Officers stretched to breaking point

South-East Metropolitan district Acting Superintendent Paul Dallimore, OIC of Response team North Senior Sergeant Peter Woollons. Picture: Elle Borgward www.communitypix.com.au d423297
South-East Metropolitan district Acting Superintendent Paul Dallimore, OIC of Response team North Senior Sergeant Peter Woollons. Picture: Elle Borgward www.communitypix.com.au d423297

A union survey conducted after a six-month trial of the new model in the South East Metropolitan region was completed by 53 per cent of officers, and found an adverse impact on officers working within response teams.

It also found there was a lack of flexibility in rostering for officers to attend to family commitments and for those that did not work full-time.

WA Police Union president George Tilbury said 56 per cent of those within the response teams answered ‘no’ when asked if rosters were sufficiently flexible to meet work-life demands.

Police officers in the district were split into teams in November, including response teams providing 24/7 coverage and local policing teams based at suburban stations, similar to the model that will be rolled out in the South Metropolitan district in September.

‘We heard a number of anecdotal accounts during the trial from members and this survey confirms our suspicions that not everything is as rosy with the new model,’ Mr Tilbury said.

Mr Tilbury said he feared if overworking continued, they would see an increase in fatigue and stress-related illnesses.

‘These police officers are the first responders and have the most interaction with the community in emergency situations,’ he said. ‘They are overworked and more resources are required to ensure high-level service is provided to the community.

‘The union wants changes to the model to ensure that fatigue issues are kept to a minimum. We believe there needs to be changes to the roster and that Response Teams need to be better resourced.’

The union review said more than 72 per cent of respondents could not take their entitled meal period and more than 85 per cent of respondents were interrupted when taking a meal period.

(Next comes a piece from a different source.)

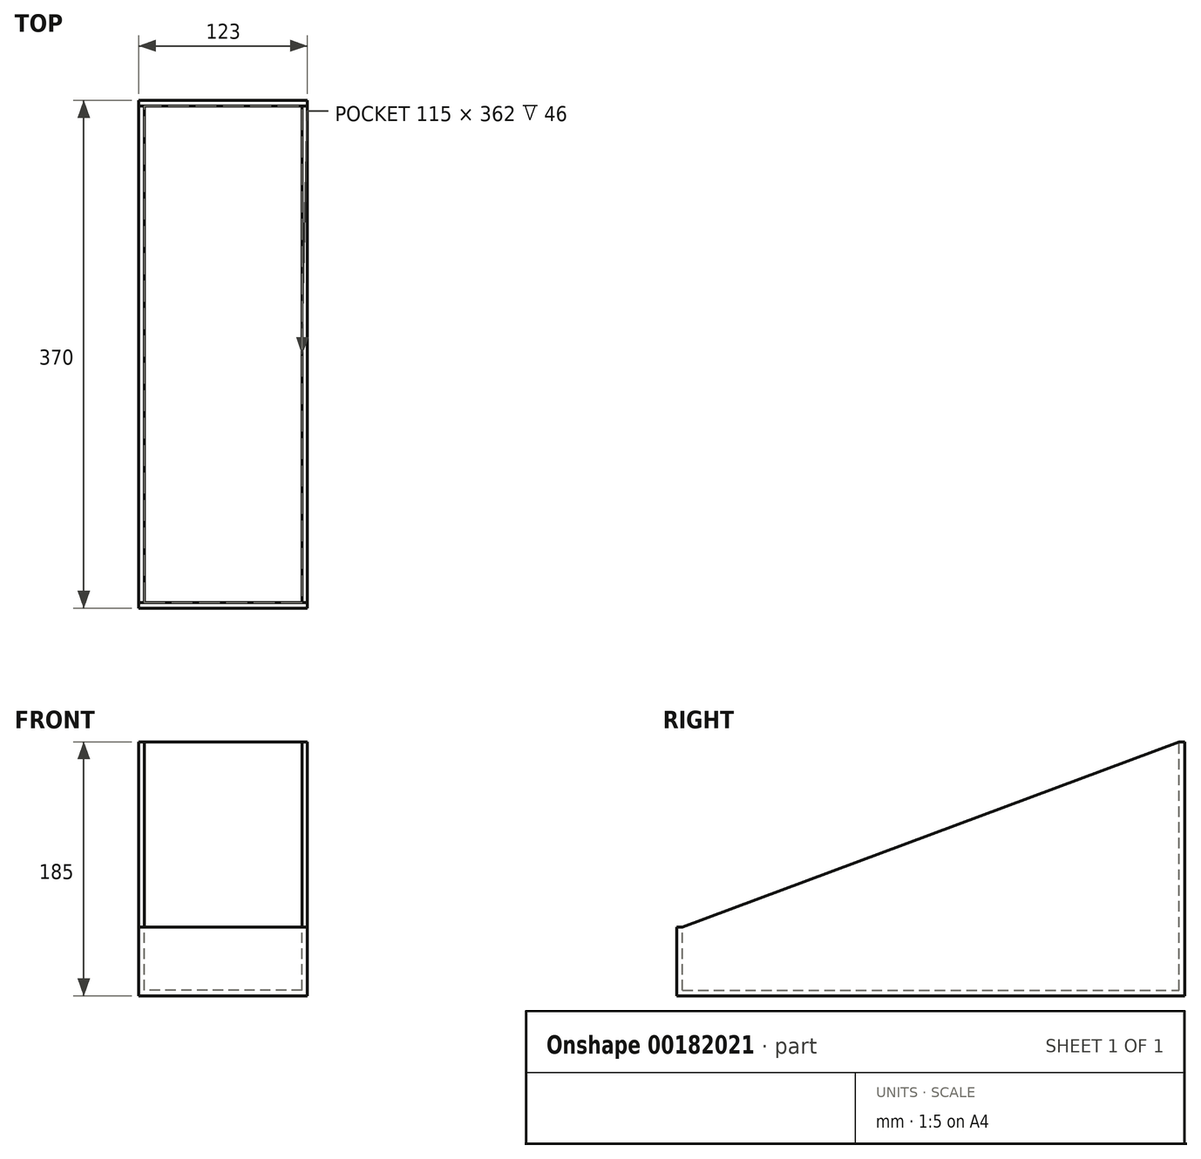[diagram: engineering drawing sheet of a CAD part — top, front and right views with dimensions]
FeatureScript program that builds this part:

Public’s needs are top priority

IN response to the WA Police Union survey, the Gazette sat down with South-East Metropolitan district Acting Superintendent Paul Dallimore and OIC of Response team North Senior Sergeant Peter Woollons.

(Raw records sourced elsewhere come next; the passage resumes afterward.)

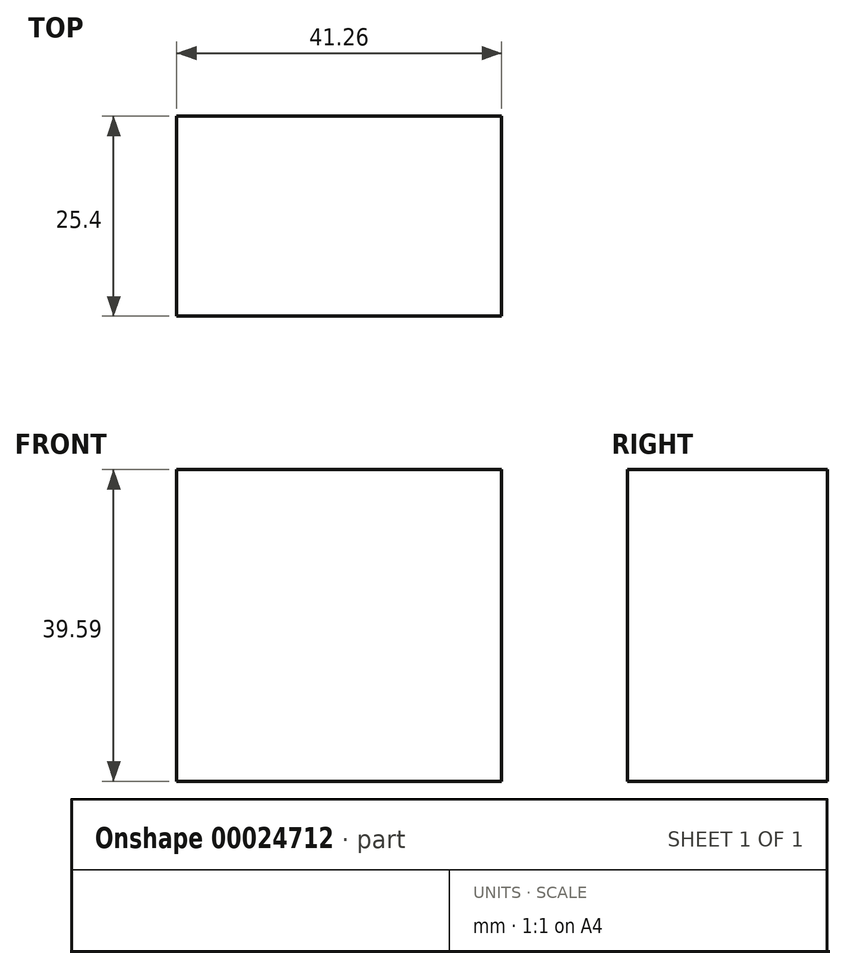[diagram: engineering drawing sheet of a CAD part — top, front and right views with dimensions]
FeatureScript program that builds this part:
annotation { "Feature Type Name" : "Feature", "Feature Type Description" : "" }
export const myFeature = defineFeature(function(context is Context, id is Id, definition is map)
    precondition{}
    {
        {
            var Q0;
            Q0=qCreatedBy(makeId("Front.planeOp"),FACE);
            var sketch = newSketch(context, id + "F0", { "sketchPlane" : qUnion([Q0])});
            skLineSegment(sketch, "E0.bottom", {"start": v(-55.02, 44.64) * mm, "end": v(-13.76, 44.64) * mm});
            skLineSegment(sketch, "E0.top", {"start": v(-55.02, 5.05) * mm, "end": v(-13.76, 5.05) * mm});
            skLineSegment(sketch, "E0.left", {"start": v(-55.02, 44.64) * mm, "end": v(-55.02, 5.05) * mm});
            skLineSegment(sketch, "E0.right", {"start": v(-13.76, 44.64) * mm, "end": v(-13.76, 5.05) * mm});
            skSolve(sketch);
        }
        {
            var Q0;
            Q0=makeQuery(id+"F0.imprint","IMPRINT",FACE,{"disambiguationData":[TD([[makeQuery(id+"F0.imprint","IMPRINT",EDGE,{"derivedFrom":sQuery(id+"F0.wireOp",EDGE,"E0.bottom")}),-1.0]])]});
            extrude(context, id + "F1", {"entities" : qUnion([Q0]), "depth" : 25.4 * mm});
        }
    });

‘Officers meals being disrupted or disturbed or being unable to take them has been a facet of policing for a long time,’ Acting Superintendent Dallimore said.

In response to rostering issues resulting in fatigue and insufficient work/life balance, Snr Sgt Woollons said the model for the response teams was made so they would be able to meet the demand of the public.

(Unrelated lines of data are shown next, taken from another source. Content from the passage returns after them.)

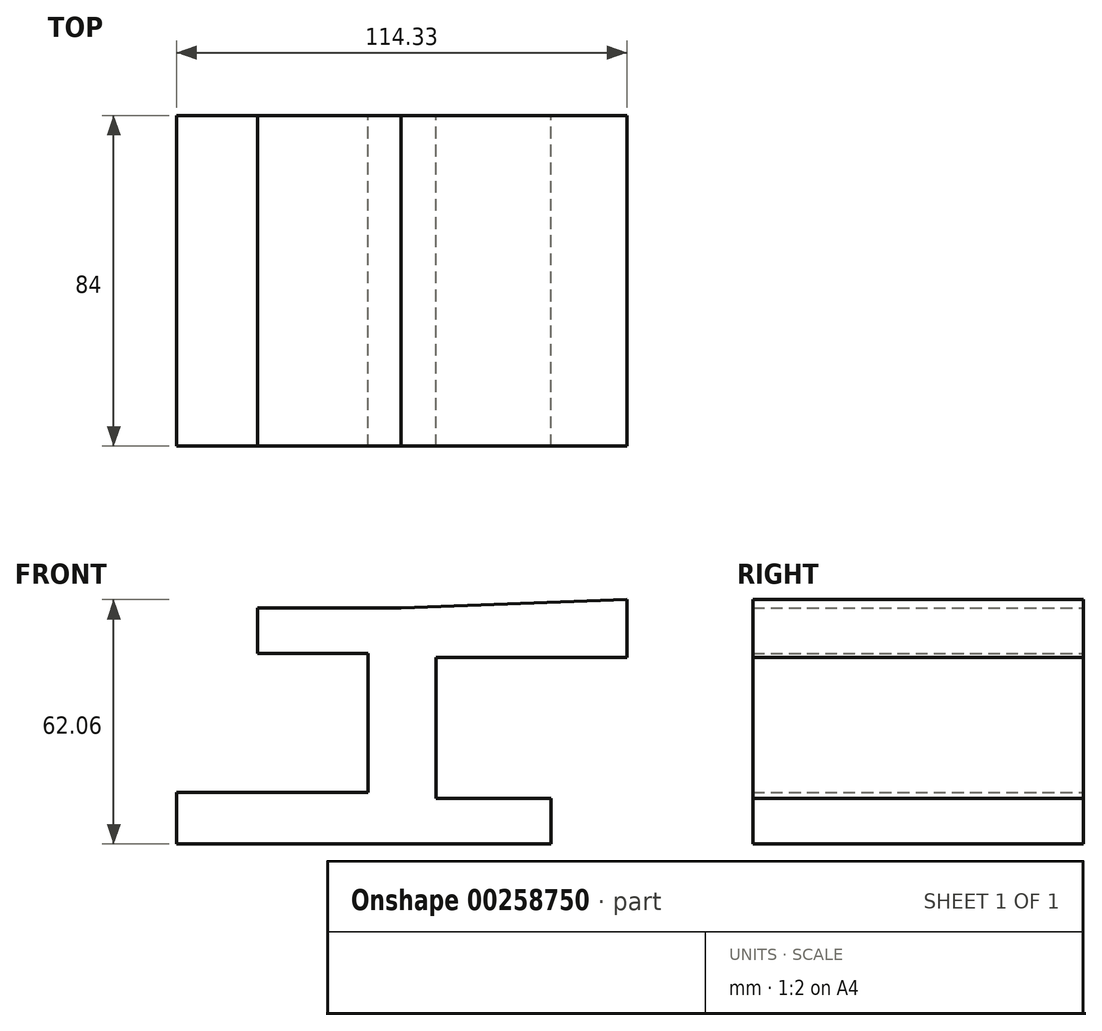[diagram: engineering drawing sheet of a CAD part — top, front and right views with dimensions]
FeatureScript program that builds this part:
annotation { "Feature Type Name" : "Feature", "Feature Type Description" : "" }
export const myFeature = defineFeature(function(context is Context, id is Id, definition is map)
    precondition{}
    {
        {
            var Q0;
            Q0=qCreatedBy(makeId("Front.planeOp"),FACE);
            var sketch = newSketch(context, id + "F0", { "sketchPlane" : qUnion([Q0])});
            skLineSegment(sketch, "E0", {"start": v(0, 32.7) * mm, "end": v(-36.4, 32.7) * mm});
            skLineSegment(sketch, "E1", {"start": v(-36.4, 32.7) * mm, "end": v(-36.4, 21.08) * mm});
            skLineSegment(sketch, "E2", {"start": v(-36.4, 21.08) * mm, "end": v(-8.34, 21.08) * mm});
            skLineSegment(sketch, "E3", {"start": v(-8.34, 21.08) * mm, "end": v(-8.34, -14.24) * mm});
            skLineSegment(sketch, "E4", {"start": v(-8.34, -14.24) * mm, "end": v(-56.97, -14.24) * mm});
            skLineSegment(sketch, "E5", {"start": v(-56.97, -14.24) * mm, "end": v(-56.97, -27.3) * mm});
            skLineSegment(sketch, "E6", {"start": v(-56.97, -27.3) * mm, "end": v(38.1, -27.3) * mm});
            skLineSegment(sketch, "E7", {"start": v(38.1, -27.3) * mm, "end": v(38.1, -15.7) * mm});
            skLineSegment(sketch, "E8", {"start": v(38.1, -15.7) * mm, "end": v(8.83, -15.7) * mm});
            skLineSegment(sketch, "E9", {"start": v(8.83, -15.7) * mm, "end": v(8.83, 20.11) * mm});
            skLineSegment(sketch, "E10", {"start": v(8.83, 20.11) * mm, "end": v(57.36, 20.11) * mm});
            skLineSegment(sketch, "E11", {"start": v(57.36, 20.11) * mm, "end": v(57.36, 34.76) * mm});
            skLineSegment(sketch, "E12", {"start": v(57.36, 34.76) * mm, "end": v(0, 32.7) * mm});
            skSolve(sketch);
        }
        {
            var Q0;
            Q0=makeQuery(id+"F0.imprint","IMPRINT",FACE,{"disambiguationData":[TD([[makeQuery(id+"F0.imprint","IMPRINT",EDGE,{"derivedFrom":sQuery(id+"F0.wireOp",EDGE,"E0")}),1.0]])]});
            extrude(context, id + "F1", {"entities" : qUnion([Q0]), "depth" : 84 * mm});
        }
    });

‘If you look at when we are required to be on the road, the response teams are rostered to be on the road so we can meet the community’s needs,’ he said.

‘Unfortunately that covers weekend and things like that.

‘Do officers want more weekends off? Yes, but they joined an occupation much like nursing, fire fighting, where we have to meet the demands of the public.’

Acting Superintendent Dallimore said the roster was a fixed six-panel roster and the cycle had been produced to meet operational demand.

‘As part of being a fixed six-panel roster it enables individuals to plan ahead on a six-weekly basis. You know what is happening before, so you can plan ahead,’ he said.

He did say there was scope within the roster industrially to make minor changes, provided they still met demand.